> SUPPLIED RECORDS

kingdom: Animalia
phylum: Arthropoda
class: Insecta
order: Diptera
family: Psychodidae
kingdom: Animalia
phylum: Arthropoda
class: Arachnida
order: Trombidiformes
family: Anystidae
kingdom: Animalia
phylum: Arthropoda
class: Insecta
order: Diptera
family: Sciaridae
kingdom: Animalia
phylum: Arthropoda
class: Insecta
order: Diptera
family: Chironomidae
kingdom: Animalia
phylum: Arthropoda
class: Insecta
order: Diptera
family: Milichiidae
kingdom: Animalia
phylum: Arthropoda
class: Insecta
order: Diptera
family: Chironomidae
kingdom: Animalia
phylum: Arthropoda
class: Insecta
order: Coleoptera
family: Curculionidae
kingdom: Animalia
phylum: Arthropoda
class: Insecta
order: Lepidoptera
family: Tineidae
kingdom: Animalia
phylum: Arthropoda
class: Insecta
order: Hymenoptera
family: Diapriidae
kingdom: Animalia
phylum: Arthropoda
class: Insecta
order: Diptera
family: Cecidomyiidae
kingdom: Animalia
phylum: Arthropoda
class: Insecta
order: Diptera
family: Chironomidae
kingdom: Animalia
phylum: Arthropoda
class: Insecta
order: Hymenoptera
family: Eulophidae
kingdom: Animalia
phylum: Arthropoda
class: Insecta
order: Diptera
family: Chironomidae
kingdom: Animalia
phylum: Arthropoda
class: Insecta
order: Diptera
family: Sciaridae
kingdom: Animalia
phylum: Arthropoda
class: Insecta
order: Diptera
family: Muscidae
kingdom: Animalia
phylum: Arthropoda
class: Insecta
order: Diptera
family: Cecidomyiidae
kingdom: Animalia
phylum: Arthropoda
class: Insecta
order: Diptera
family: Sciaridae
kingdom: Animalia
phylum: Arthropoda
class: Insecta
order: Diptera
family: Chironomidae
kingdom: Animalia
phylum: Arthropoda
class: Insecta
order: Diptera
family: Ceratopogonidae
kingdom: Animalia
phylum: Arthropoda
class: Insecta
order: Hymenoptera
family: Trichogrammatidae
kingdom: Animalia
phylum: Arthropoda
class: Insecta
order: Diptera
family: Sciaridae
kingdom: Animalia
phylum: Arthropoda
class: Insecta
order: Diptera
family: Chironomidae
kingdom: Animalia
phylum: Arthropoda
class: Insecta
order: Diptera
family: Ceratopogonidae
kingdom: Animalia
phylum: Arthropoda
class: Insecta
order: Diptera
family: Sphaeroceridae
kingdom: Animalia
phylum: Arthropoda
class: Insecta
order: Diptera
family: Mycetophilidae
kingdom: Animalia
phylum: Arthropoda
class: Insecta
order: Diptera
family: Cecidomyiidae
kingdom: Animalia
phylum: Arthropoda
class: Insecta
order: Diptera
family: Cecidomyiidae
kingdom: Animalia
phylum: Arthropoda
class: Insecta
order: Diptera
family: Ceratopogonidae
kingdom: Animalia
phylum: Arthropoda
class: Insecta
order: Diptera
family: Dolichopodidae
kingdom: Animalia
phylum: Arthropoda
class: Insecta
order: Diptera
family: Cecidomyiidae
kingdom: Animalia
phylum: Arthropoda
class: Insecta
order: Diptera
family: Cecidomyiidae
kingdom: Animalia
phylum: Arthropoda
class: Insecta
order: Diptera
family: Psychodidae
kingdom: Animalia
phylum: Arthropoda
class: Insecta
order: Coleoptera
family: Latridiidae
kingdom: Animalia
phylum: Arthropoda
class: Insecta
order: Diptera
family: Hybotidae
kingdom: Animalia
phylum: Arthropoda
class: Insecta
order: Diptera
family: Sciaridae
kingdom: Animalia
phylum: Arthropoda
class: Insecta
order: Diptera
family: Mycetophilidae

> PROBLEM STATEMENT
Copy out the records above, from the very first line through the line containing "family: Muscidae", including that line.

> COMPLETED TASK
kingdom: Animalia
phylum: Arthropoda
class: Insecta
order: Diptera
family: Psychodidae
kingdom: Animalia
phylum: Arthropoda
class: Arachnida
order: Trombidiformes
family: Anystidae
kingdom: Animalia
phylum: Arthropoda
class: Insecta
order: Diptera
family: Sciaridae
kingdom: Animalia
phylum: Arthropoda
class: Insecta
order: Diptera
family: Chironomidae
kingdom: Animalia
phylum: Arthropoda
class: Insecta
order: Diptera
family: Milichiidae
kingdom: Animalia
phylum: Arthropoda
class: Insecta
order: Diptera
family: Chironomidae
kingdom: Animalia
phylum: Arthropoda
class: Insecta
order: Coleoptera
family: Curculionidae
kingdom: Animalia
phylum: Arthropoda
class: Insecta
order: Lepidoptera
family: Tineidae
kingdom: Animalia
phylum: Arthropoda
class: Insecta
order: Hymenoptera
family: Diapriidae
kingdom: Animalia
phylum: Arthropoda
class: Insecta
order: Diptera
family: Cecidomyiidae
kingdom: Animalia
phylum: Arthropoda
class: Insecta
order: Diptera
family: Chironomidae
kingdom: Animalia
phylum: Arthropoda
class: Insecta
order: Hymenoptera
family: Eulophidae
kingdom: Animalia
phylum: Arthropoda
class: Insecta
order: Diptera
family: Chironomidae
kingdom: Animalia
phylum: Arthropoda
class: Insecta
order: Diptera
family: Sciaridae
kingdom: Animalia
phylum: Arthropoda
class: Insecta
order: Diptera
family: Muscidae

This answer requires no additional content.